> **Exercise inputs**:
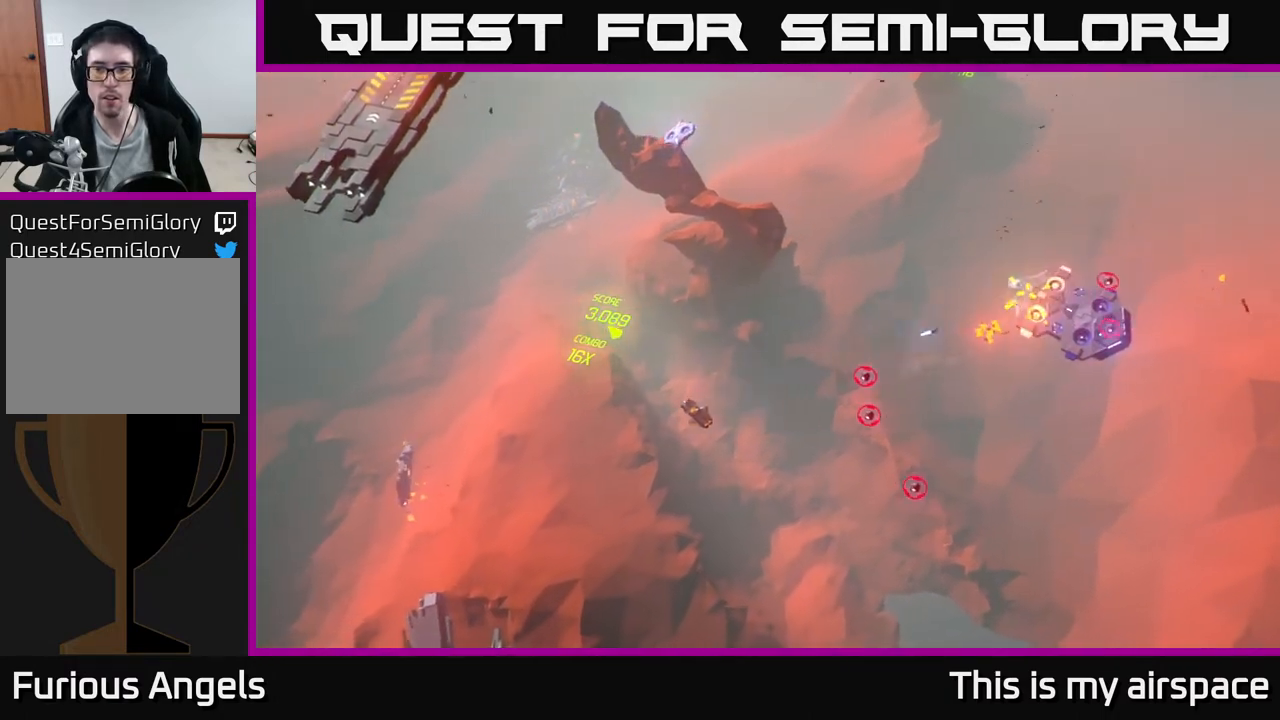
{"buttons": [], "left_stick": "left", "events": [[300, "left_stick", "left"]]}
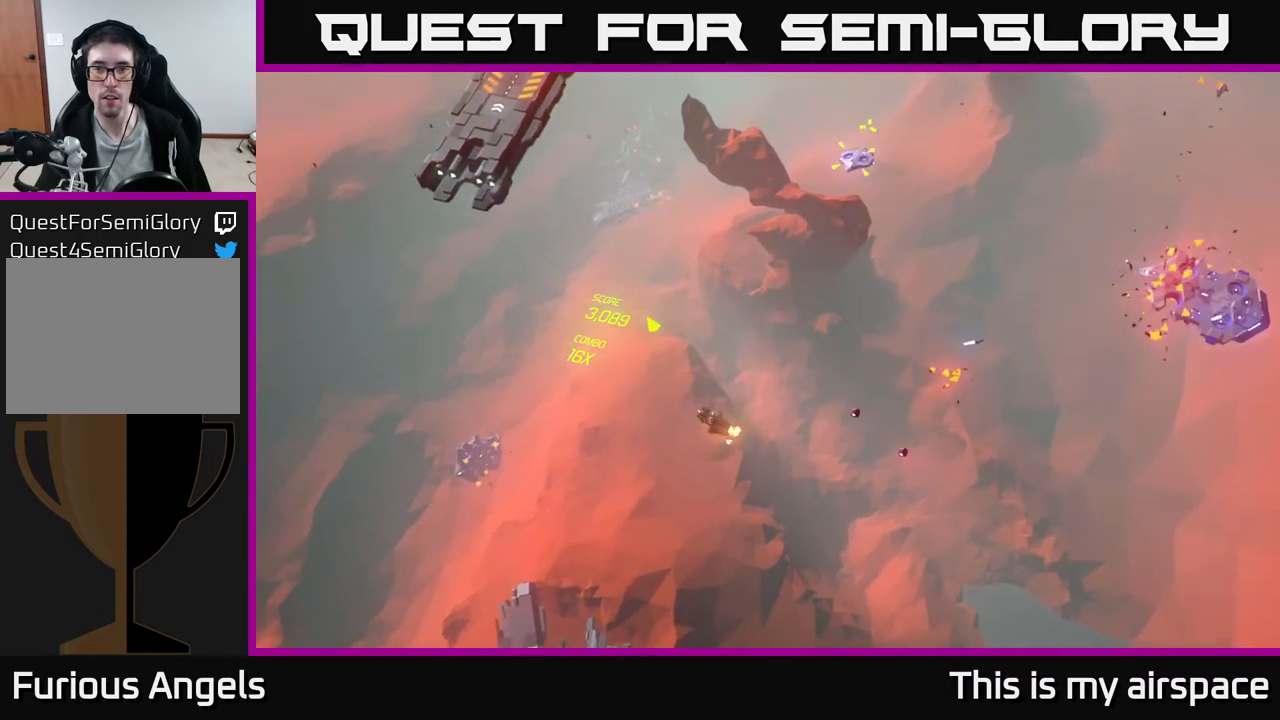
{"buttons": [], "left_stick": "up-left", "events": [[33, "left_stick", "center"], [117, "left_stick", "up"], [217, "left_stick", "up-right"], [417, "left_stick", "up-left"]]}
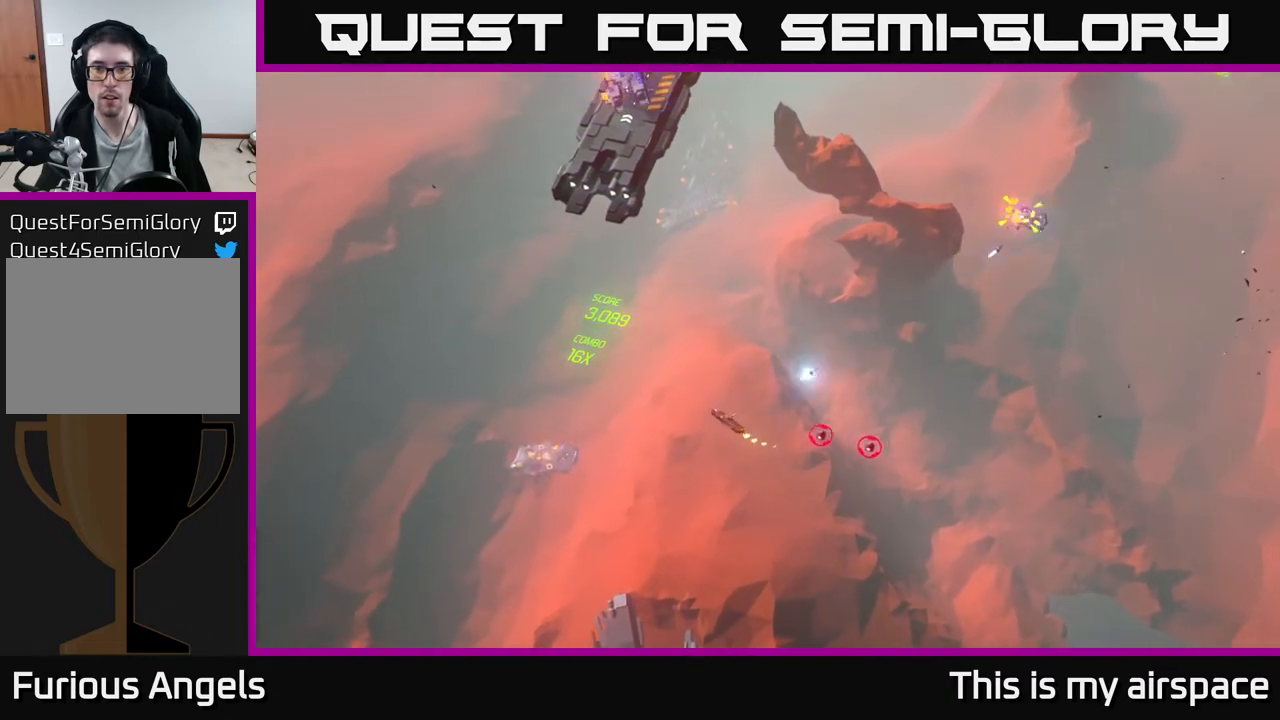
{"buttons": [], "left_stick": "up", "events": [[33, "left_stick", "up"], [300, "left_stick", "up-right"], [433, "left_stick", "up"]]}
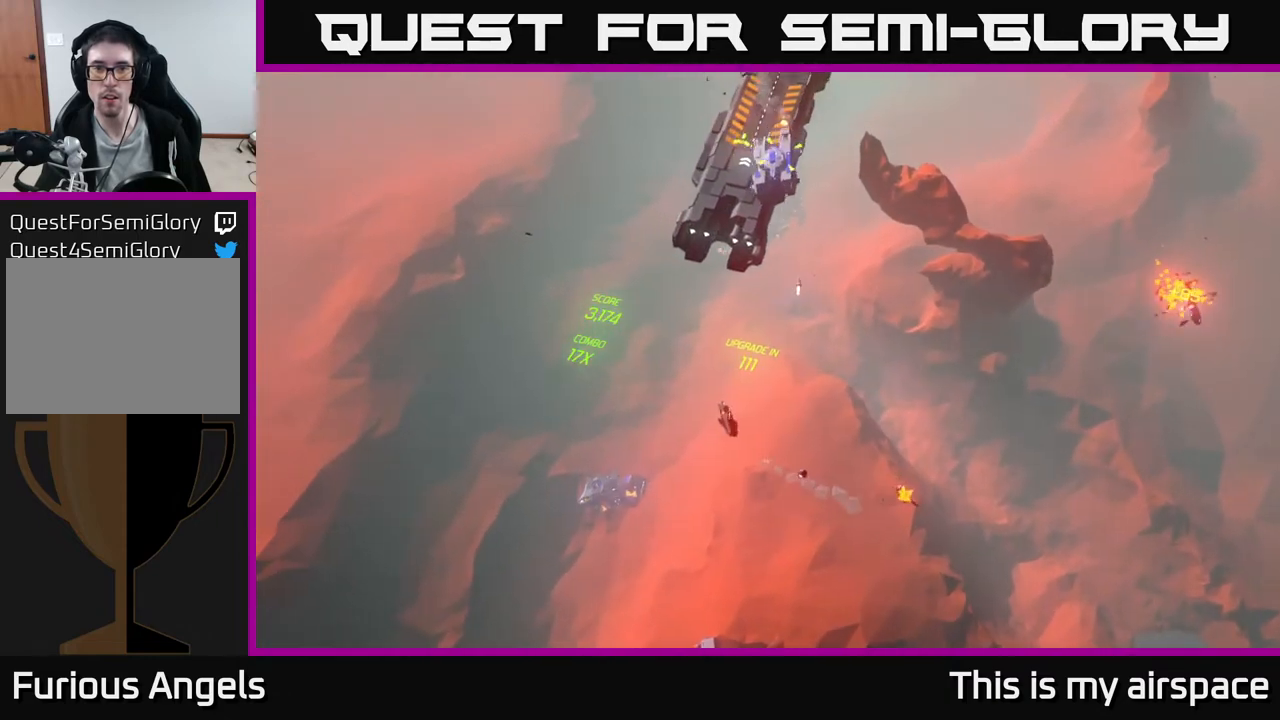
{"buttons": [], "left_stick": "right", "events": [[133, "left_stick", "right"]]}
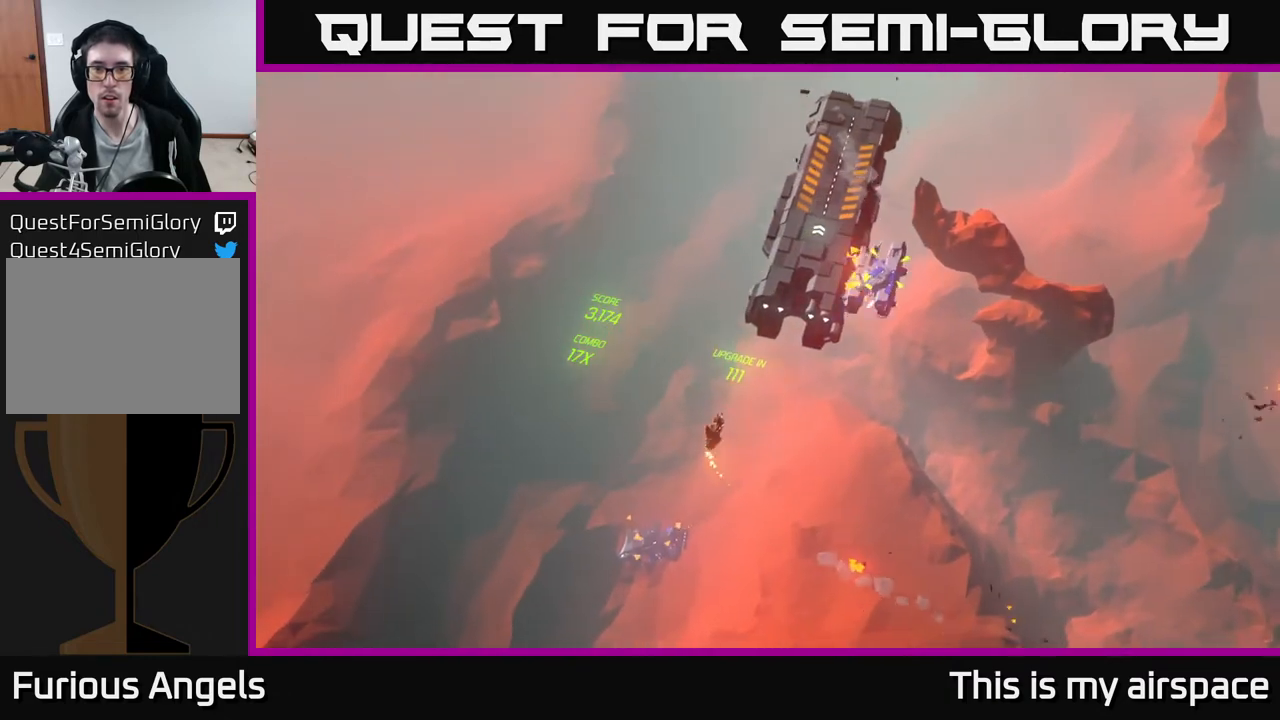
{"buttons": [], "left_stick": "right", "events": []}
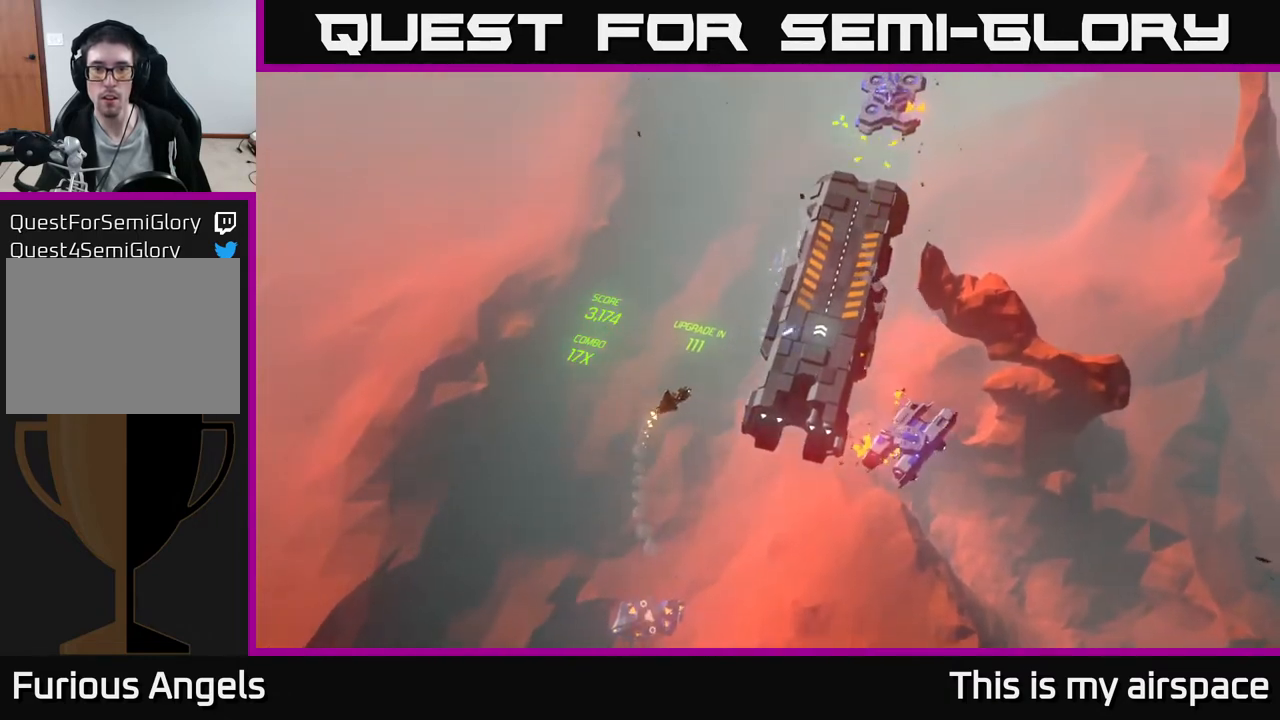
{"buttons": [], "left_stick": "down-right", "events": [[217, "left_stick", "down-right"]]}
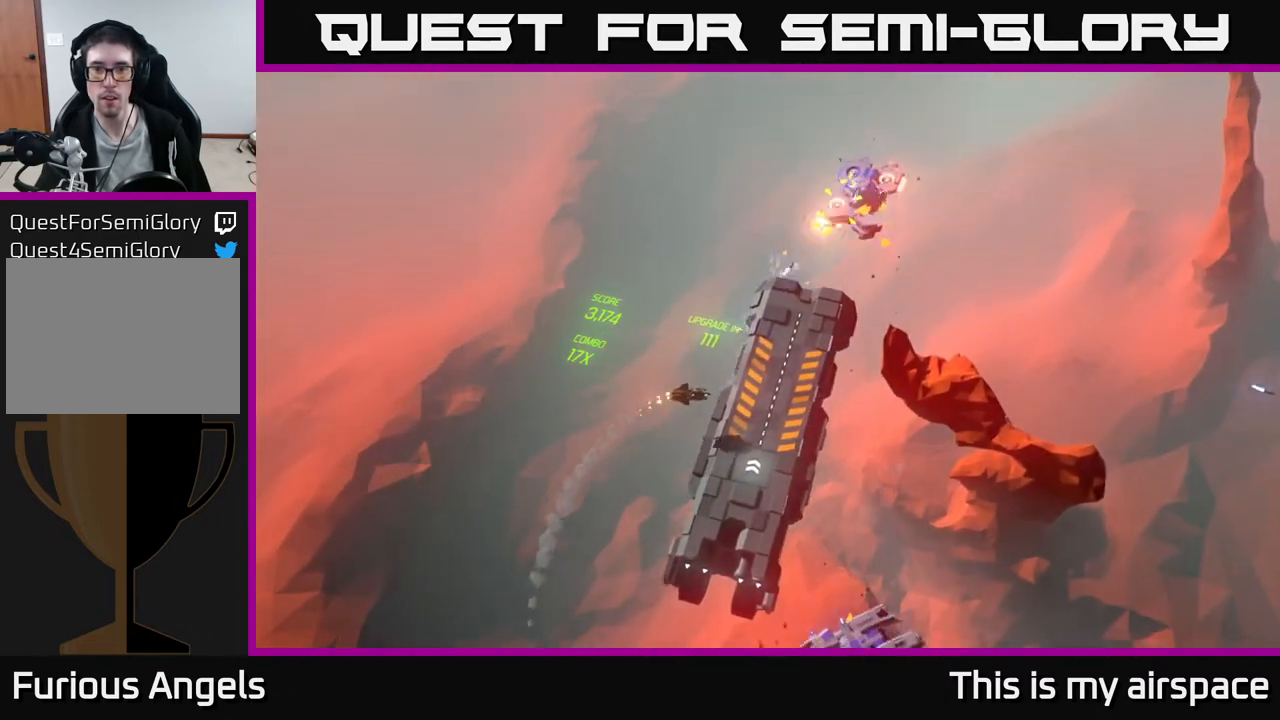
{"buttons": [], "left_stick": "down", "events": [[250, "left_stick", "down"]]}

> **Try it**:
Leaving the pictures out, print every line of the listing exactly.

> **Answer below**:
{"buttons": [], "left_stick": "left", "events": [[300, "left_stick", "left"]]}
{"buttons": [], "left_stick": "up-left", "events": [[33, "left_stick", "center"], [117, "left_stick", "up"], [217, "left_stick", "up-right"], [417, "left_stick", "up-left"]]}
{"buttons": [], "left_stick": "up", "events": [[33, "left_stick", "up"], [300, "left_stick", "up-right"], [433, "left_stick", "up"]]}
{"buttons": [], "left_stick": "right", "events": [[133, "left_stick", "right"]]}
{"buttons": [], "left_stick": "right", "events": []}
{"buttons": [], "left_stick": "down-right", "events": [[217, "left_stick", "down-right"]]}
{"buttons": [], "left_stick": "down", "events": [[250, "left_stick", "down"]]}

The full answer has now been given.